PDA

View Full Version : Create HTML From a Word Doc



Bob Phillips
06-15-2005, 11:44 AM
I have a number of papers that I write in Word, and I want to publish them on the web.

BUT ... I am not interested in using Word's HTML output, I want to be able to tweak the output, and I don't need all that garbage. Plus, I want to add my own bells and whistles, metadata, stylesheets, Javascript, etc.

What I am looking for is a good example of working through a word doc, and examing each paragraph and taking action based upon it's style.

I am quite happy that I have the VBA to do the conversion from Word text to HTML text, but I don't have a lot of experience of the Word object model, or how to process it, so it is that part I am looking for.

Any ideas?

Thanks

MOS MASTER
06-15-2005, 01:17 PM
Hi Bob, :yes

Have very little time but you should loop through the paragraps.

From the top of my head something like:
Sub ProcessHTML()
Dim oPara As Word.Paragraph
For Each oPara In ActiveDocument.Paragraphs
Call MakeHTML(oPara.Range.Text, oPara.Style)
Next

End Sub
Sub MakeHTML(sRange As String, sStyle As String)
MsgBox sRange 'Proces text
MsgBox sStyle 'The style used
End Sub


Enjoy! :whistle:

Howard Kaikow
06-15-2005, 01:43 PM
I have a number of papers that I write in Word, and I want to publish them on the web.

BUT ... I am not interested in using Word's HTML output, I want to be able to tweak the output, and I don't need all that garbage. Plus, I want to add my own bells and whistles, metadata, stylesheets, Javascript, etc.

What I am looking for is a good example of working through a word doc, and examing each paragraph and taking action based upon it's style.
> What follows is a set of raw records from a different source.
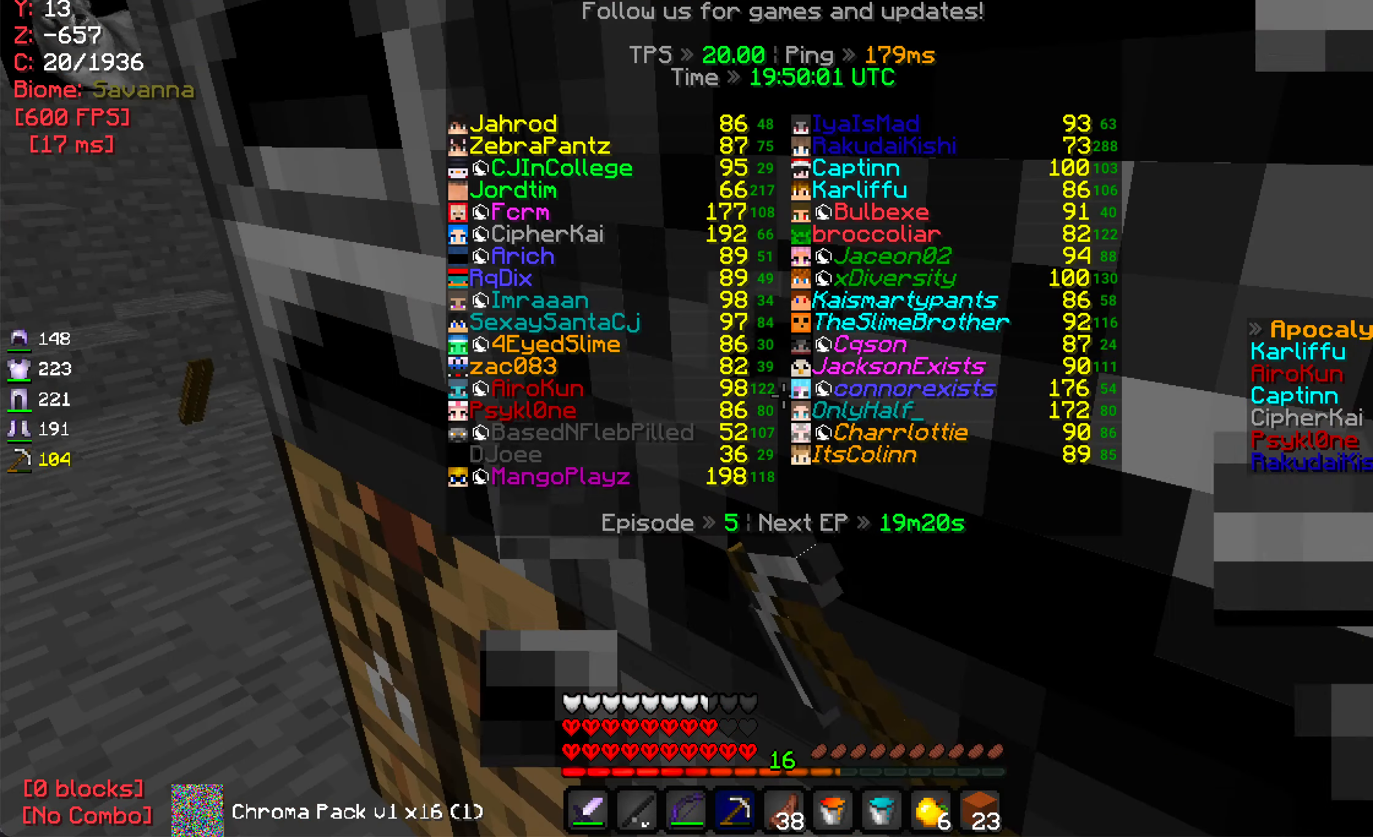
{"keys": [], "mouse": ["left"], "events": []}
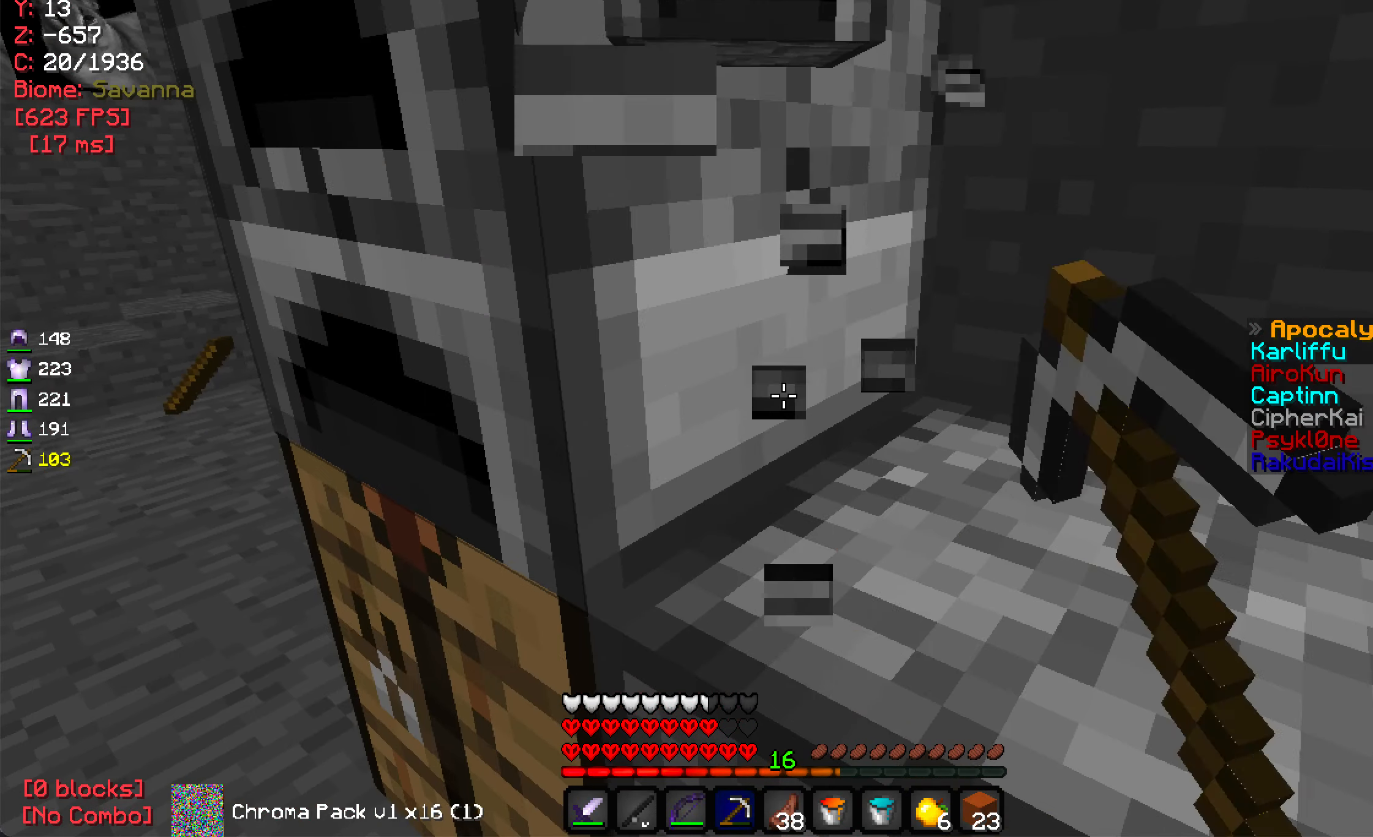
{"keys": ["a"], "mouse": ["left"], "events": [[467, "a", "down"]]}
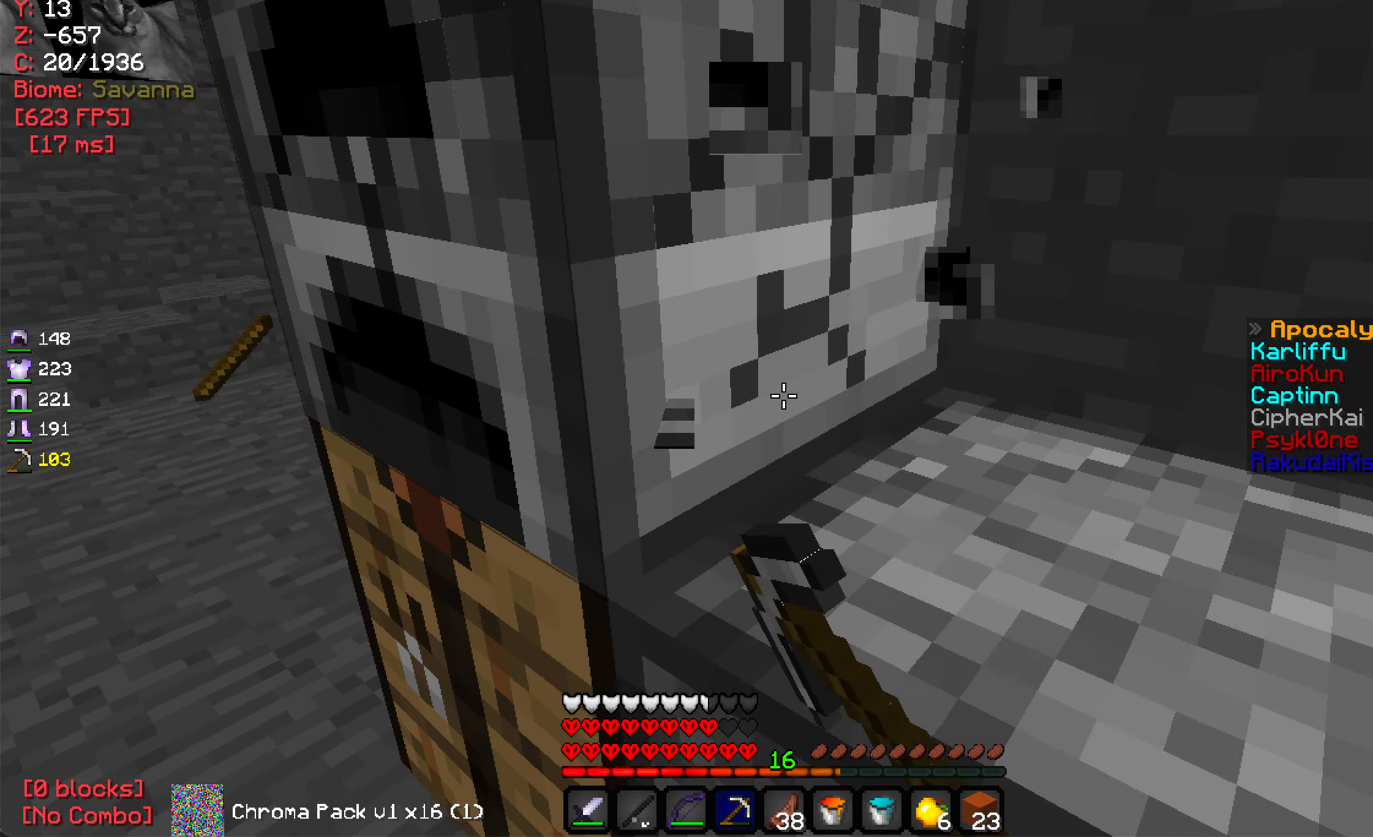
{"keys": ["w"], "mouse": ["left"], "events": [[133, "w", "down"], [400, "a", "up"]]}
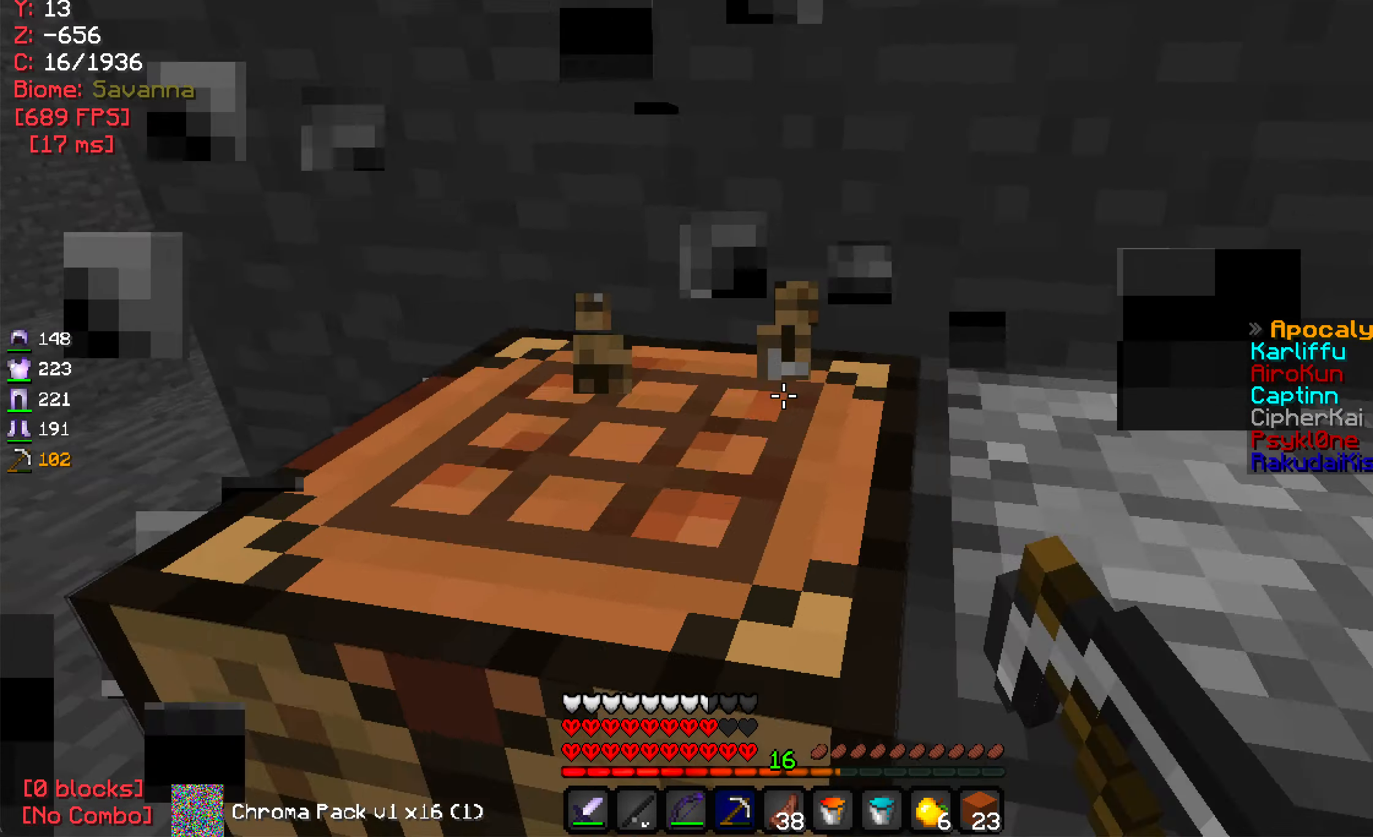
{"keys": [], "mouse": ["left"], "events": [[100, "w", "up"]]}
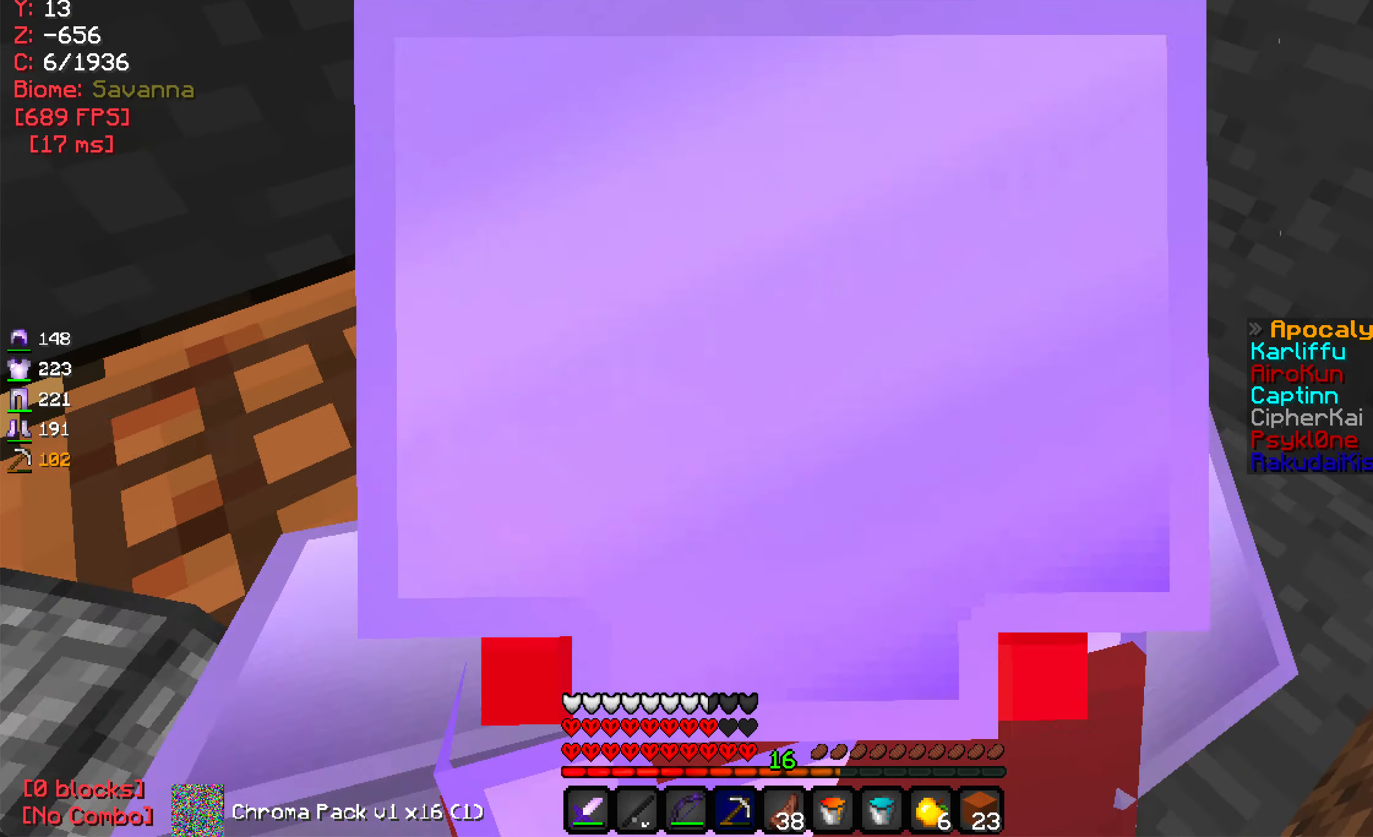
{"keys": [], "mouse": ["left"], "events": []}
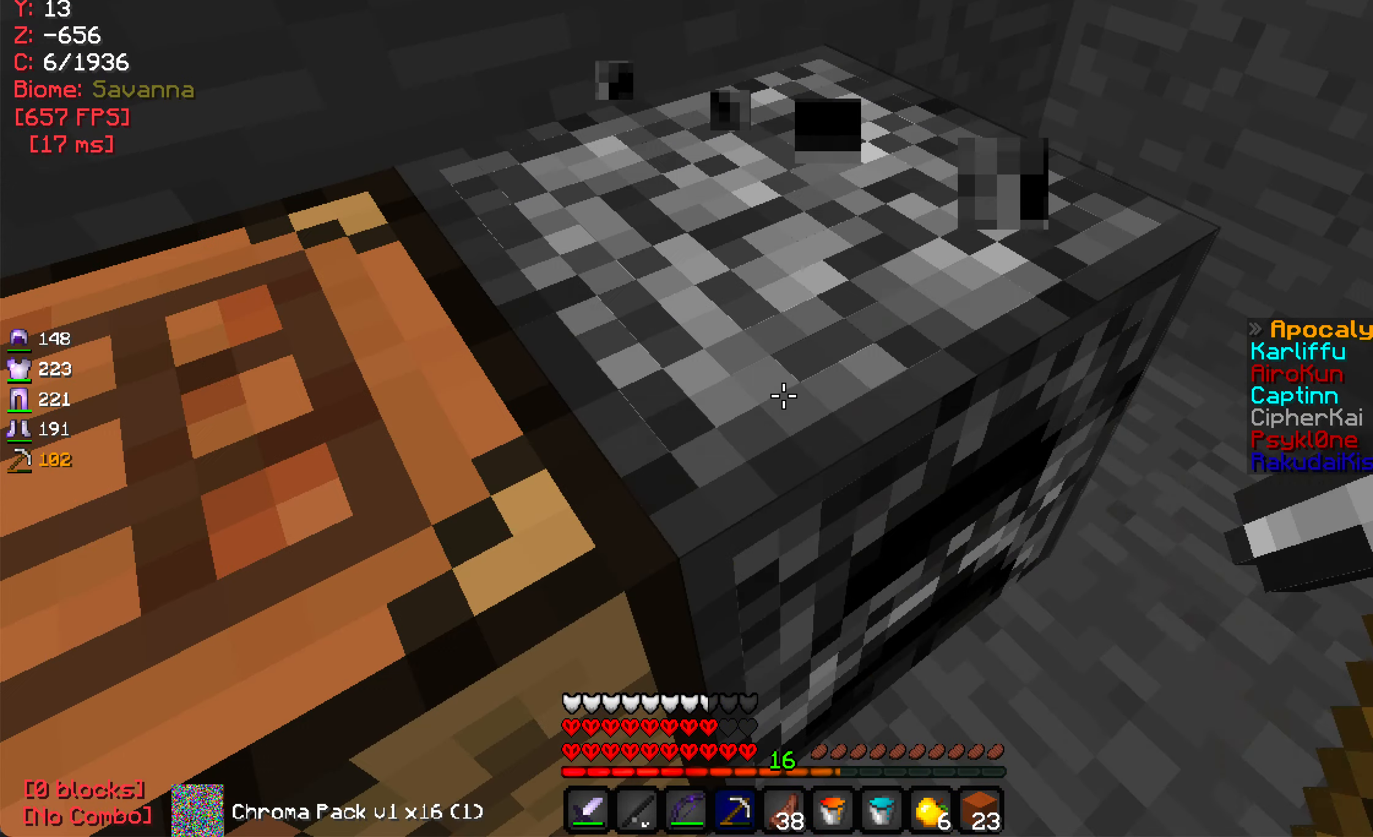
{"keys": [], "mouse": [], "events": [[83, "w", "down"], [283, "mouse_left", "up"], [300, "w", "up"]]}
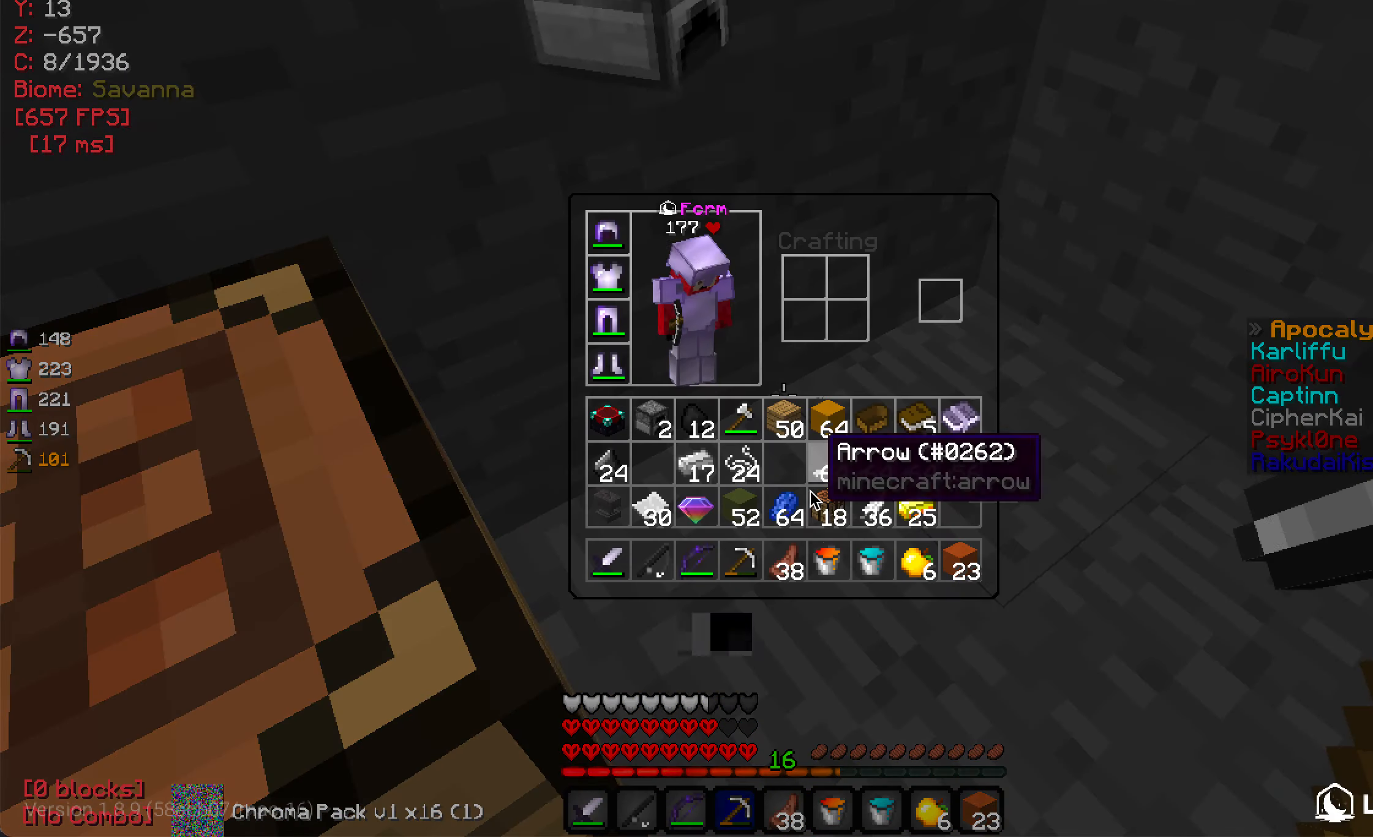
{"keys": [], "mouse": [], "events": []}
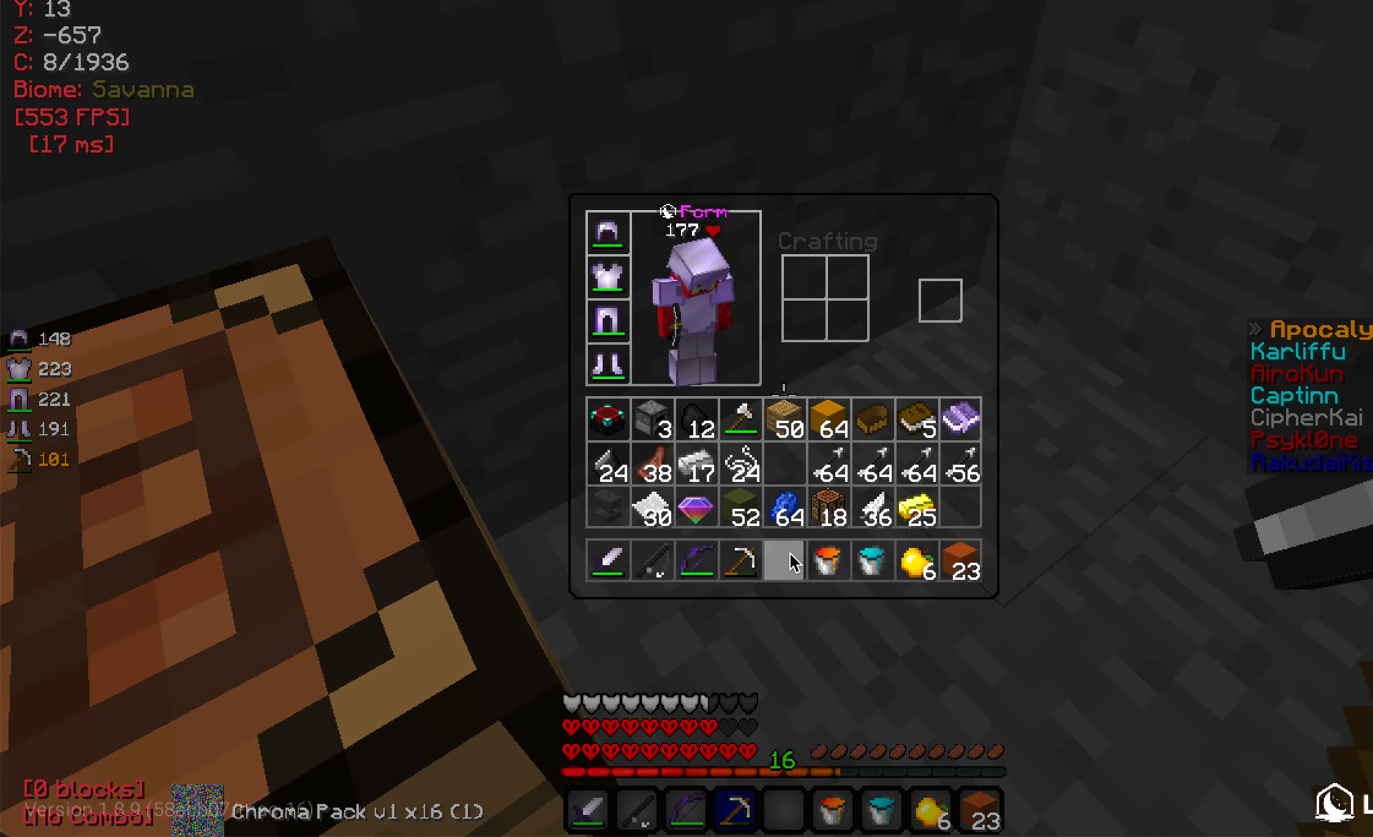
{"keys": [], "mouse": [], "events": []}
I am quite happy that I have the VBA to do the conversion from Word text to HTML text, but I don't have a lot of experience of the Word object model, or how to process it, so it is that part I am looking for.

Any ideas?

Thanks

a first attempt might be:

1. In Word, save as a filtered HTML file, which is alleged to remove a lot of the crap.

2. Take the resultant file and pass it thri an program such as HTML Tidy or CSE HTML Validator.

Start at HTML Tidy Project Page (http://tidy.sourceforge.net/) and CSE HTML Validator (http://www.htmlvalidator.com/) and W3C HTML Validation Service (http://validator.w3.org/) and WDG HTML Validator (http://www.htmlhelp.com/tools/validator/) and ... .

Bob Phillips
06-15-2005, 03:53 PM
Howard,

Thanks for the suggestion, but not really the way I think I want to go. I want to use my 'style' so I think I need to intercept it. I will put it through the W3C validator when I have done with it.

Joost,

That looks the sort of thing I want. Started playing with it and it is going well.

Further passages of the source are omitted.